Divorce and Remarriage


“For the Lord God of Israel says that He hates divorce, for it covers one’s garment with violence”, says the Lord of hosts. “Therefore take heed to your spirit that you do not deal treacherously.” – Malachi 2:16.
              
It’s been said that the divorce rate among evangelicals is as high as the secular world. According to recent studies, this statement is false. Married couples that attend church regularly and practice their faith seriously, divorce rate is at 38 percent. Those who are nominal in their faith, and do not attend a worship service regularly and/or do not spend time in personal prayer or with their spouse, read their bibles consistently divorce rate is at a whopping 60 percent!

Since it’s so easy to divorce and remarry in our country, even some so called Christians do it on a regular basis.
But what does the bible have to say about these matters?

In Matthew 5:31-32 Jesus said, “Furthermore it has been said whosoever divorces his wife, let him give her a certificate of divorce. But I say to you that whoever divorces his wife for any reason except for sexual immorality causes her to commit adultery; and whoever marries a woman who is divorced commits adultery (Italics added).

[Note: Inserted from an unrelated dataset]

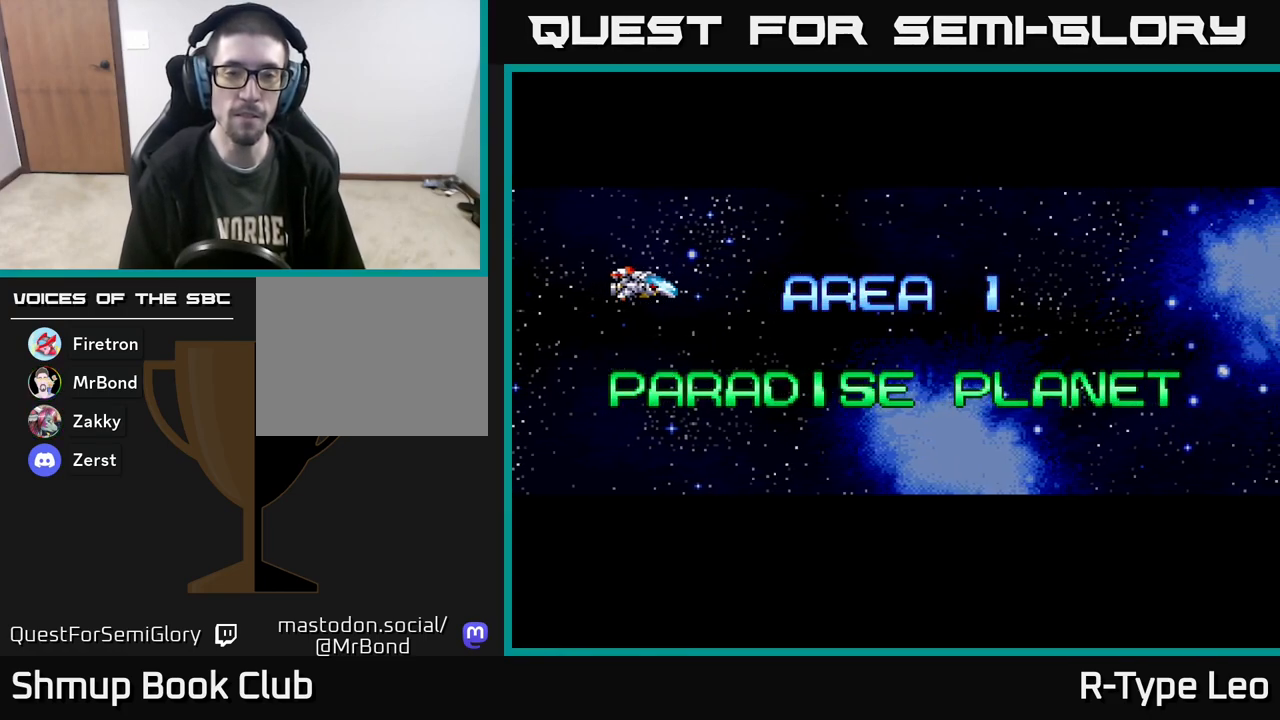
{"buttons": [], "events": []}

This truth is ignored by all in secular society, and the writer of this article would daresay by most in the evangelical community. Often times we read what the word says, and if it doesn’t fit within our theological construct, we ignore, or better yet disobey that particular command. When one is seeking a divorce, they’ll for anything to be discontented with about their spouse so that they can use those situations to break their covenant of marriage. So we have plenty in the Church of the Lord Jesus Christ who are currently in adulterous, marital relationships.

Why is this the case?


Simply because if a man or woman divorces their spouse other than for fornication and marries another,  that person has committed adultery because your former spouse is still alive and you’re bound by that person in marriage as long as they live (Romans 7:2). In the eyes of the law your marriage is no longer legally binding, but in the eyes of the Lord it still is; So, what should one do?  Well obviously if the love between the two has grown cold, reconciliation is most likely impossible otherwise a divorce would not have occurred in the first place. The writer believes that for the sake of peace between two disgruntled people, divorce is a permitted, but not a God honoring choice since He hates divorce (I Corinthians 7:15).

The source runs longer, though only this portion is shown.